▸ **PASSAGE SHOWN**:
◇ ◇ ◇ ◇
Major red flags for new state-owned company in South Africa
The Department of Public Enterprises (DPE) has outlined its plans for—and the biggest risks and challenges facing—a new state-owned holding company that will house all the major SOEs in the country.
The DPE’s 2024/25 Annual Performance Plan forwards the department’s plans to establish a National State Enterprise Holding Company in hopes of turning around the fate of many ailing state-owned enterprises (SOEs) in the country.
“Unfortunately, the performance of SOEs’ has been undermined by factors such as poor governance, malfeasance, lack of accountability and consequence management as well as a loss/lack of skills amongst others [which] has impacted negatively on the respective SOEs’ finances and operations,” the department said.
A big part of what the DPE describes as “reform efforts for SOEs,” is seen in its gazetted National State Enterprises Bill (NSEB).
This bill proposes, among other provisions, the creation of a new state-owned holding company with the state as the sole shareholder – the State Asset Management SOC Ltd.
This would have commercial SOEs—such as Eskom and Transnet—as subsidiaries of the holding company, which would ultimately manage their finances.
◇ ◇ ◇ ◇
▸ **RECORDS SUPPLIED**:
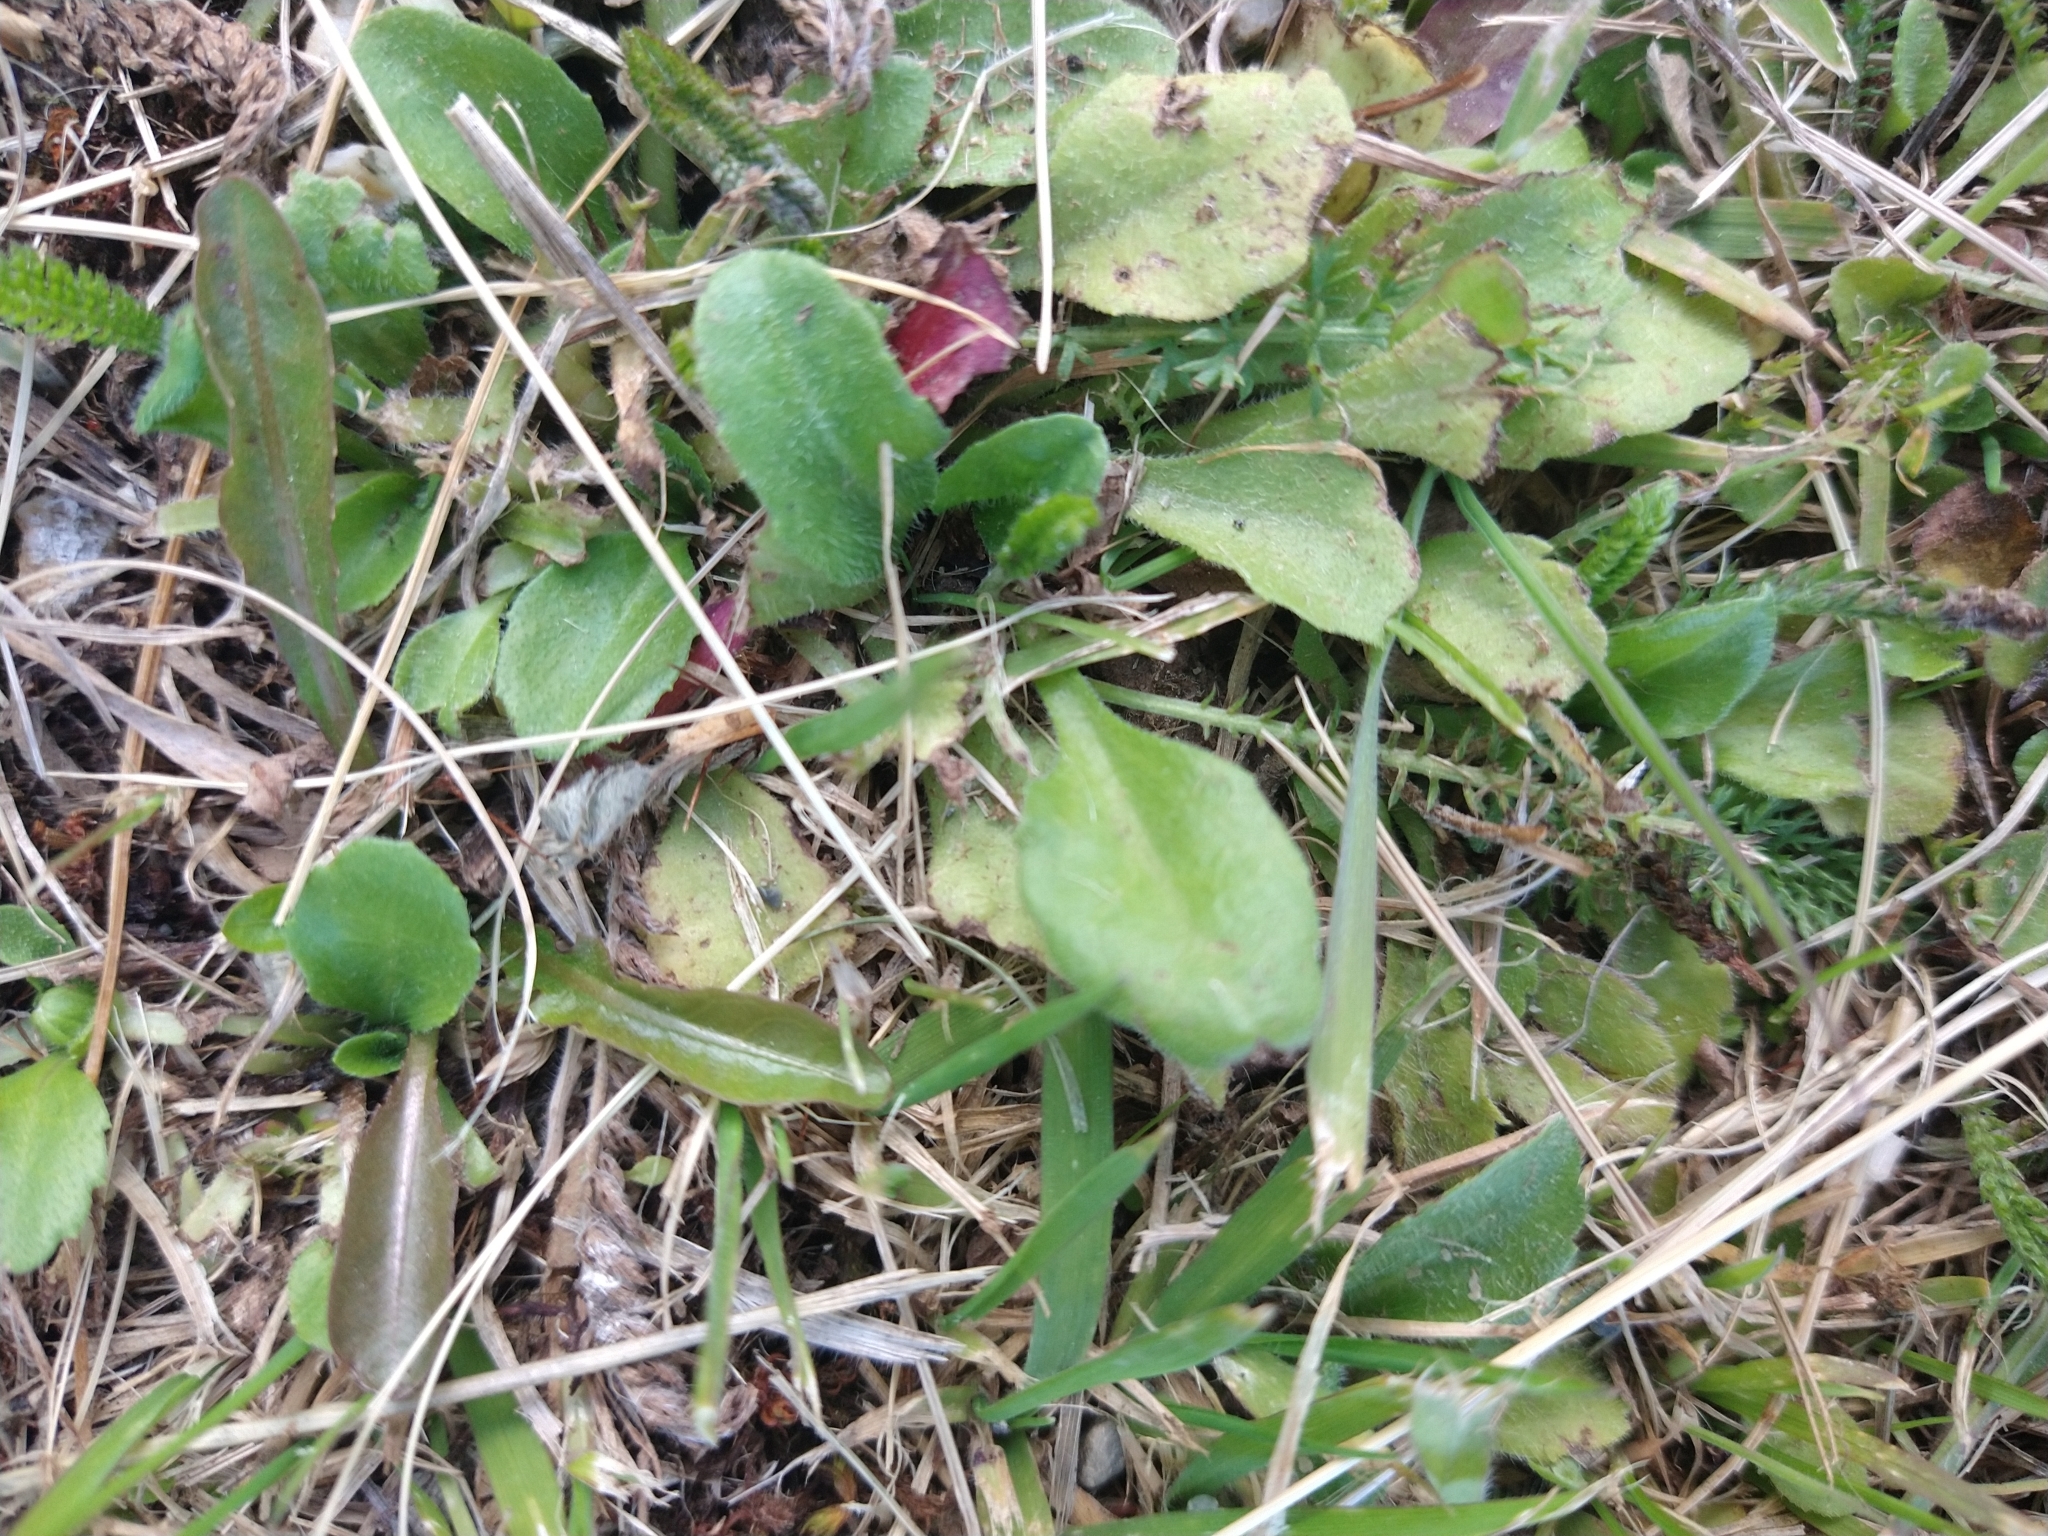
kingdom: Plantae
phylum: Tracheophyta
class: Magnoliopsida
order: Asterales
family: Asteraceae
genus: Bellis
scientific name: Bellis perennis
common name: Lawndaisy
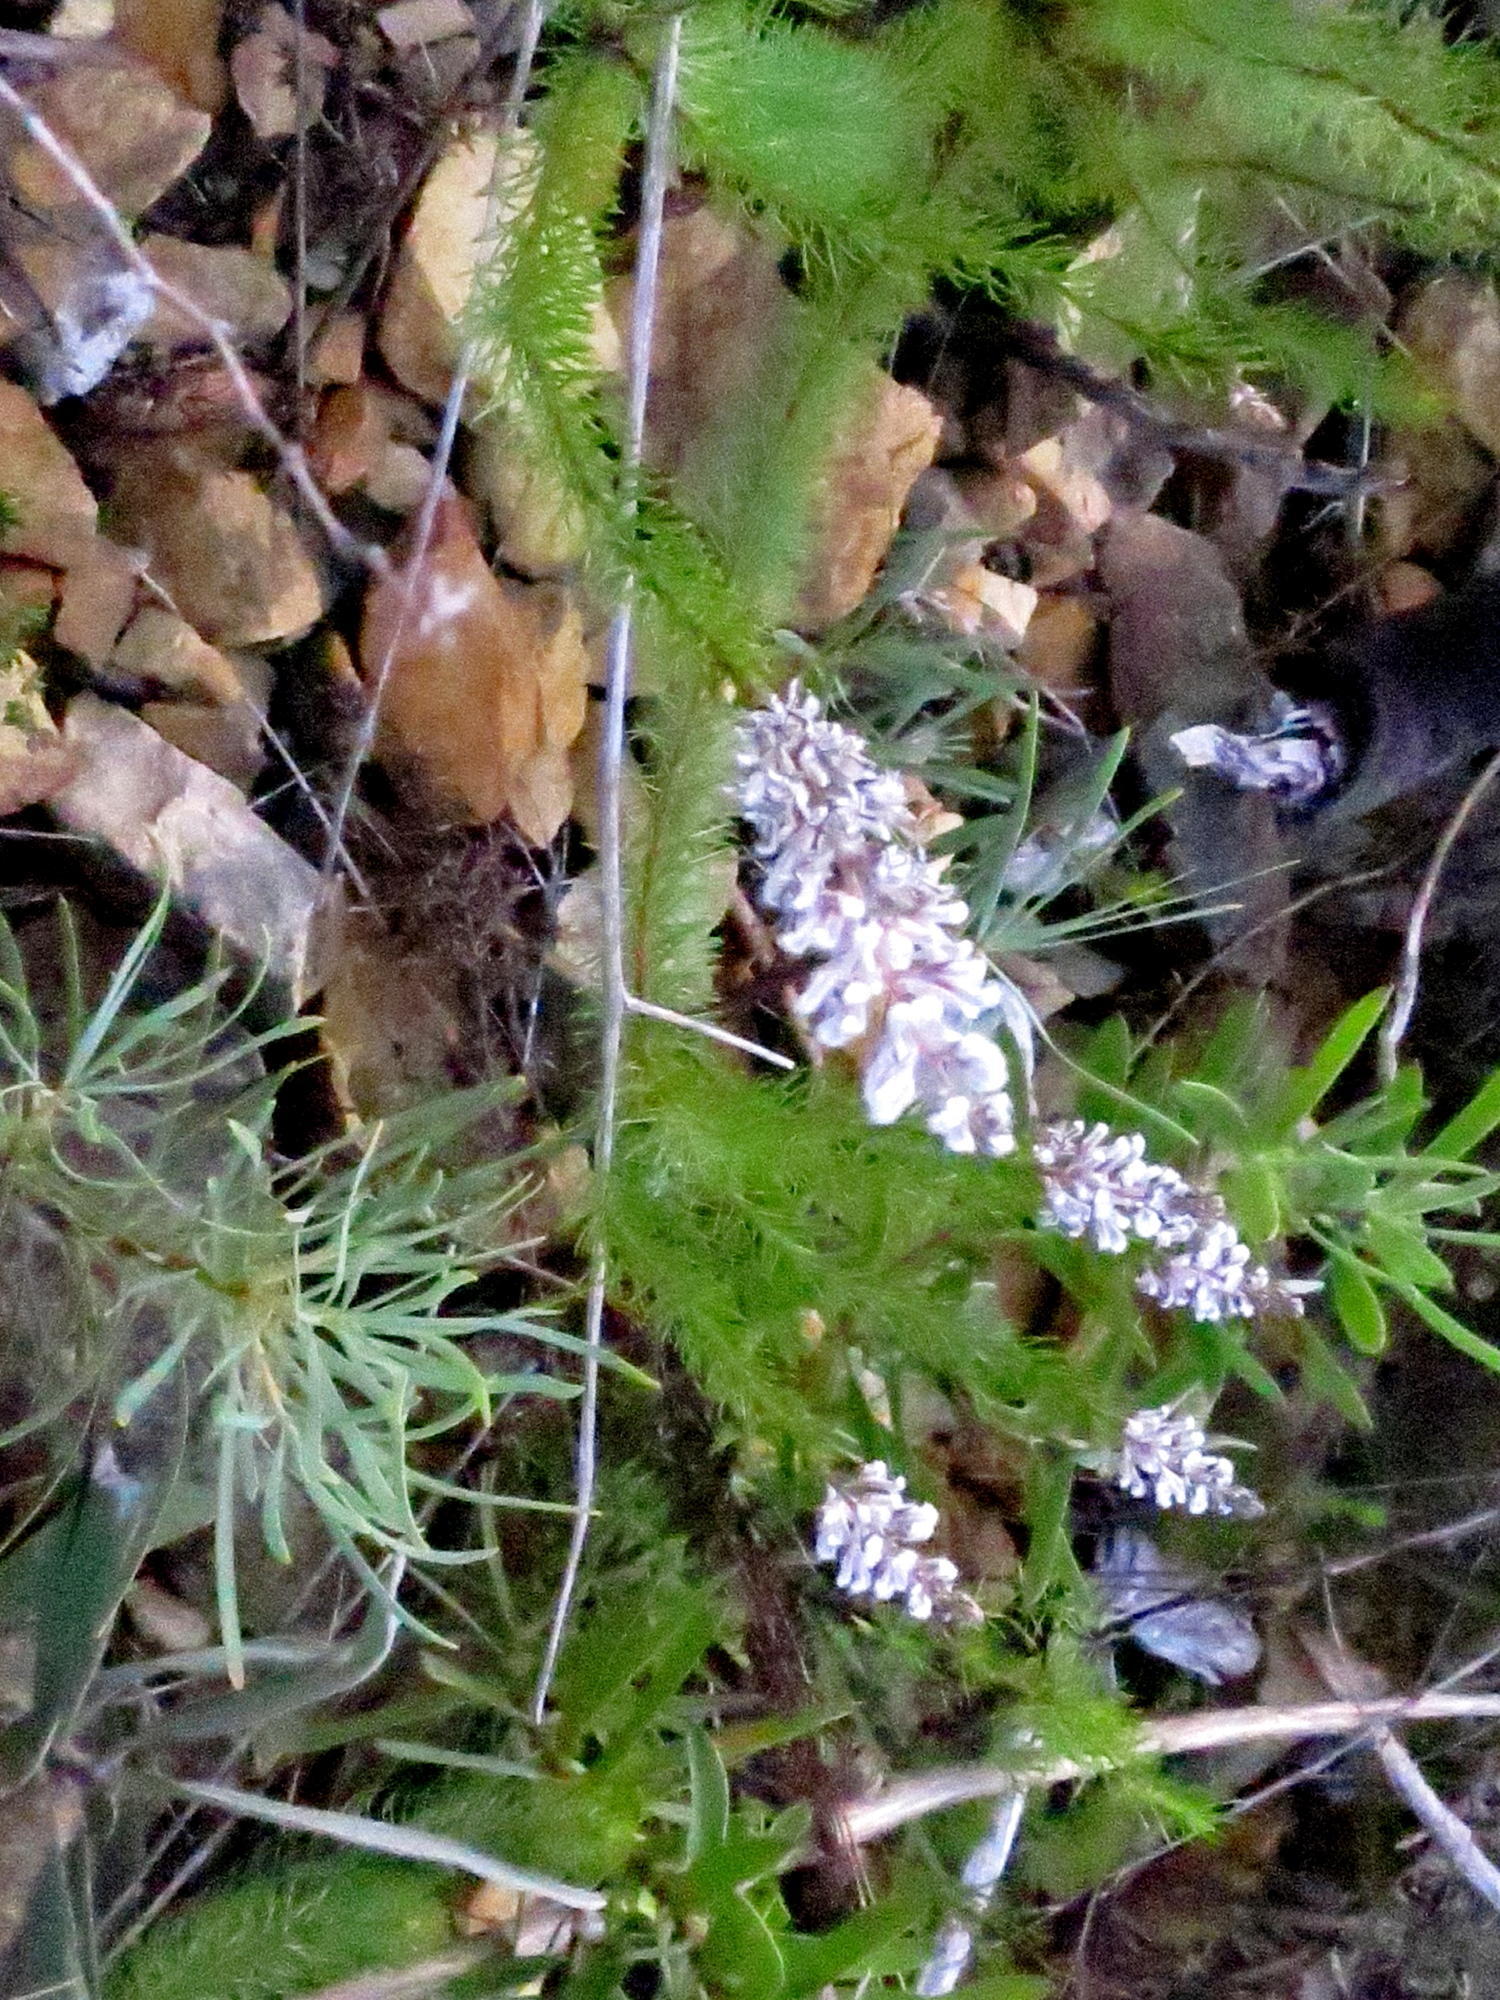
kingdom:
◇ ◇ ◇ ◇
▸ **SET PROBLEM**:
Rewrite the article on South Africa's planned state holding company from "A big part of" to "manage their finances.", swapping "sole shareholder" for "only shareholder".

▸ **WRITTEN RESPONSE**:
A big part of what the DPE describes as “reform efforts for SOEs,” is seen in its gazetted National State Enterprises Bill (NSEB).
This bill proposes, among other provisions, the creation of a new state-owned holding company with the state as the only shareholder – the State Asset Management SOC Ltd.
This would have commercial SOEs—such as Eskom and Transnet—as subsidiaries of the holding company, which would ultimately manage their finances.